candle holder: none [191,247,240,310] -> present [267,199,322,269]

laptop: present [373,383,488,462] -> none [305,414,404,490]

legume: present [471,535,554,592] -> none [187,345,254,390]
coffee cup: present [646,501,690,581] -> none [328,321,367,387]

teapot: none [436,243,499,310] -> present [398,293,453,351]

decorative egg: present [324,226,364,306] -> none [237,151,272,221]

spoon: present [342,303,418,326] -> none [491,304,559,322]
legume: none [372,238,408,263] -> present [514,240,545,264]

### Exercise
The response must give every line from the material above that holds the string "legume".

### Response to this exercise
legume: present [471,535,554,592] -> none [187,345,254,390]
legume: none [372,238,408,263] -> present [514,240,545,264]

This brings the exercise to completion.